Question

How do you add all the odd numbers between 1-99 inclusive?

Answer 1

`sum_(n=1)^50 (2n-1)=1+3+5+7+9+......=97+99 = 2500`

Explanation:

Form a sequence `(x_n)= 1, 3, 5, 7, 9, ......, 95, 97, 99.`
This is the sequence of all the odd numbers between 1 and 99, endpoints included.

Clearly this is an arithmetic sequence with common difference d = 2 between terms.
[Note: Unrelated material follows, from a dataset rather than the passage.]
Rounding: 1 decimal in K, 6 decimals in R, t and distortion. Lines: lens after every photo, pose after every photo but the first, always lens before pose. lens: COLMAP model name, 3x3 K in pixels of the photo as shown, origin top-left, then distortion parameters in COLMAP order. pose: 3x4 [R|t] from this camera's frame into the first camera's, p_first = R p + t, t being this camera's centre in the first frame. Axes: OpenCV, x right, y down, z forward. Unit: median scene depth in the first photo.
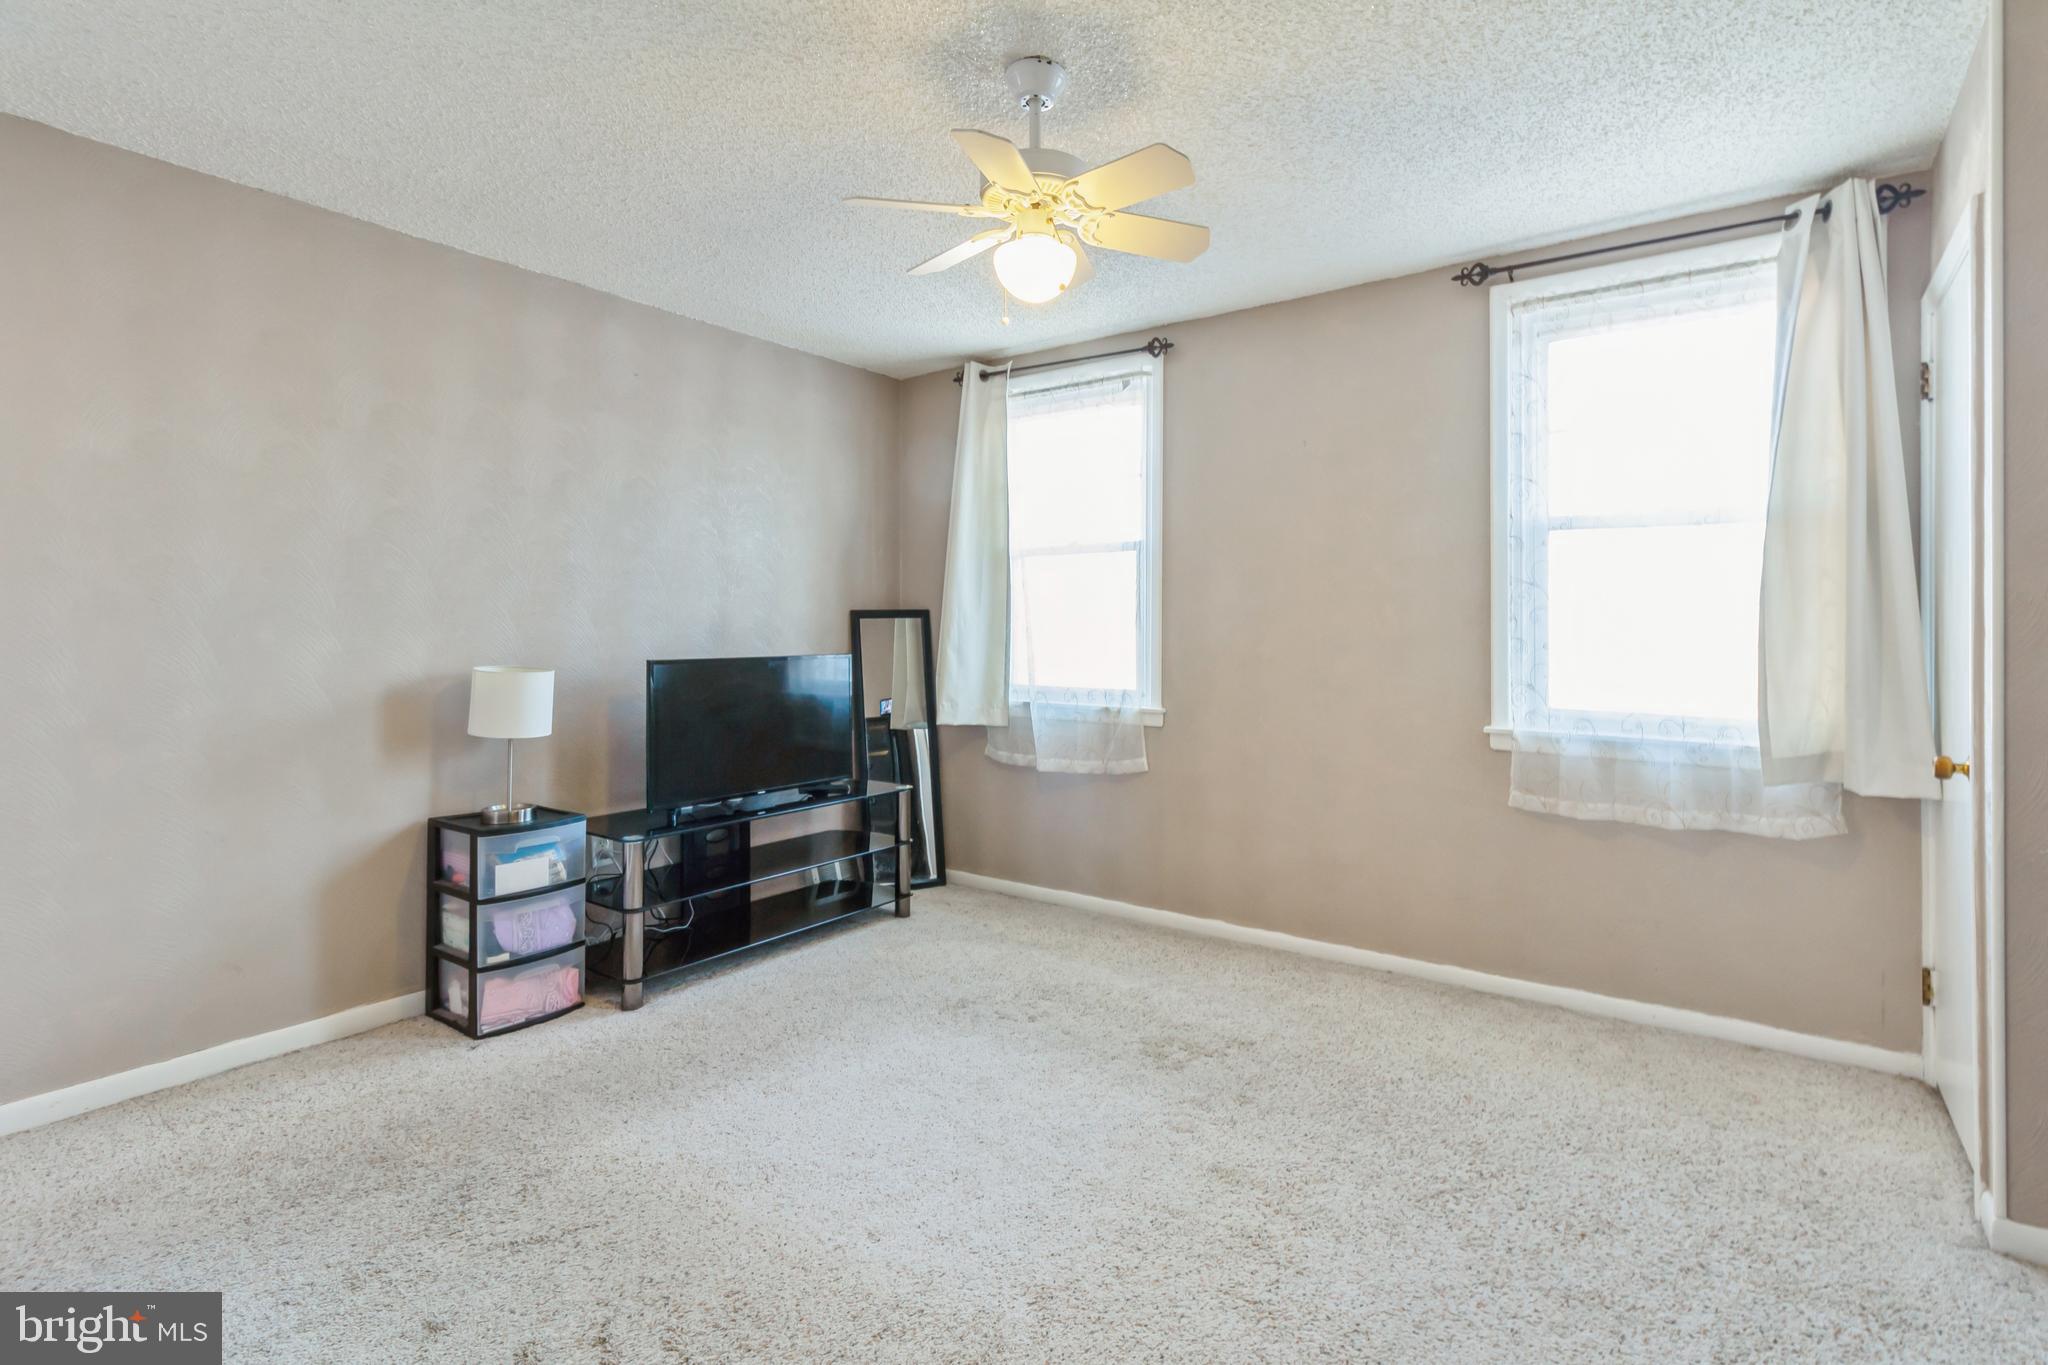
lens RADIAL K [[965.7, 0, 1078.5], [0, 965.7, 622.8], [0, 0, 1]] dist [0.005206, 0.000341]
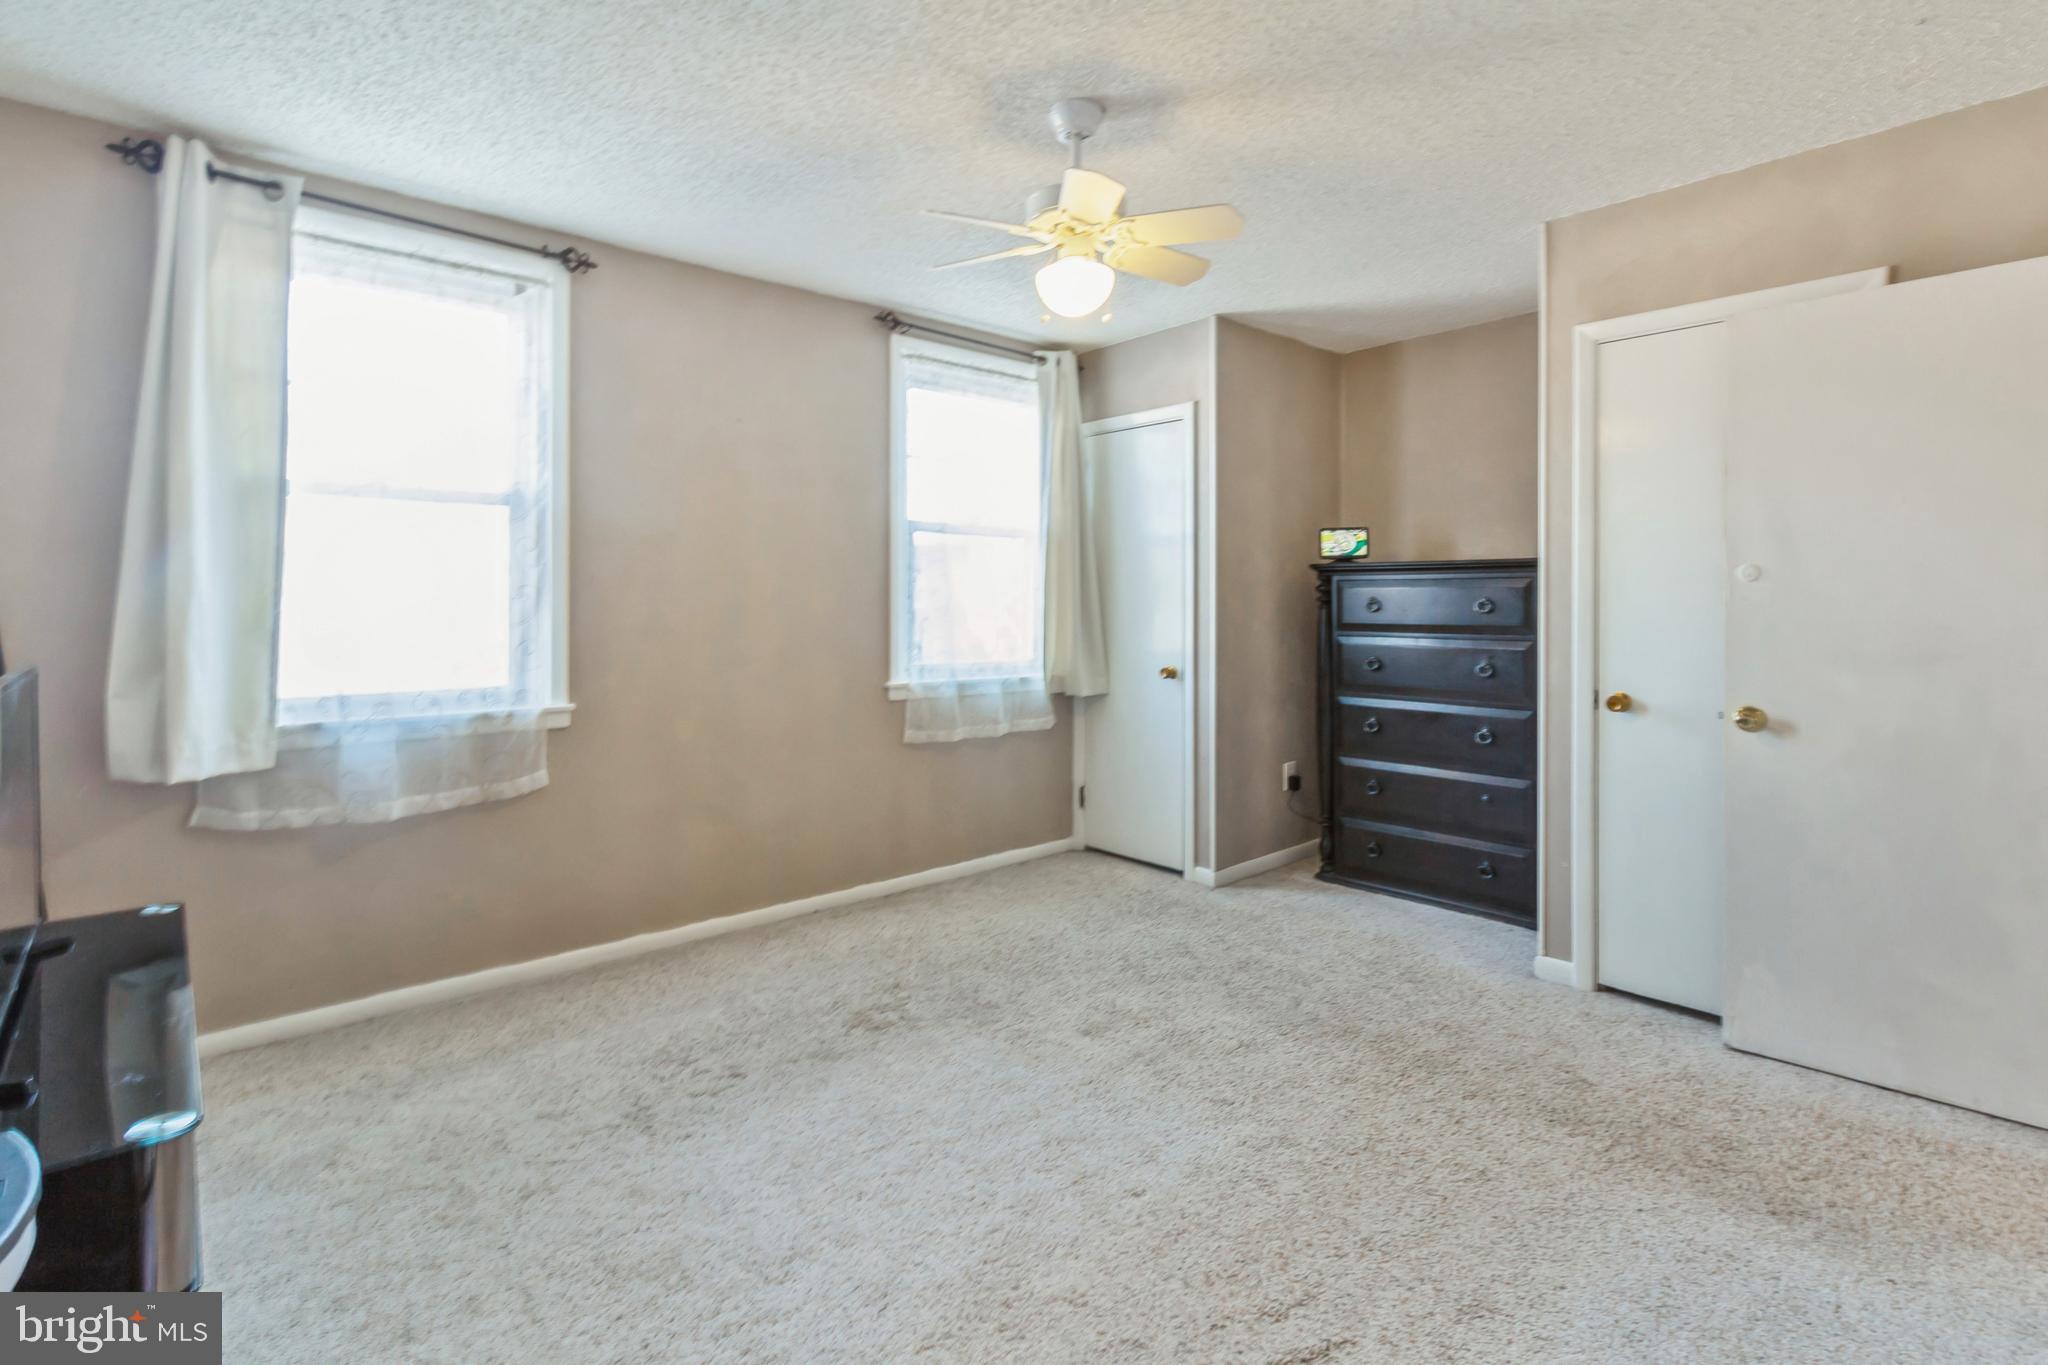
lens RADIAL K [[965.7, 0, 1031.9], [0, 965.7, 598.4], [0, 0, 1]] dist [0.005206, 0.000341]
pose [[0.235276, 0.003706, 0.971922, -0.727455], [-0.001676, 0.999993, -0.003407, 0.001610], [-0.971927, -0.000827, 0.235280, 0.508552]]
The general term for this sequence may be given as :

`x_n=a+(n-1)d` , where a = first term, n = number of terms.

Hence, `x_n=1+(n-1)(2)`
`=2n-1`

Writing `x_n = 99` and solving for `n` gives that 99 is the 50th term.

Now to add all the terms of this sequence, yields the arithmetic series
`sum_(n=1)^50 (2n-1)=1+3+5+7+9+......=97+99.`

From the formula for sum of an arithmetic series with constant difference d, we obtain the solution as
`sum_(n=1)^n [a+(n-1)d]=n/2[2a+(n-1)d]`
`=50/2[(2)(1)+(50-1)(2)]`

`=2500`

Or, using the other formula if the first and last terms are known is:
sum`= n/2(a+l) = 50/2(1 + 99) = 2500`

Answer 2

`2500`

Explanation:

More simply, considering the sum of the series

`1 + 3 + 5 + 7 + ...+ 93 + 95 + 97 + 99`

Note that the numbers may be paired off `(1+99)`, `(3+97)`, `(5+95)`, each pair adding to `100`. There are `25` such pairs. So the sum equals `2500` `(25 xx 100)`.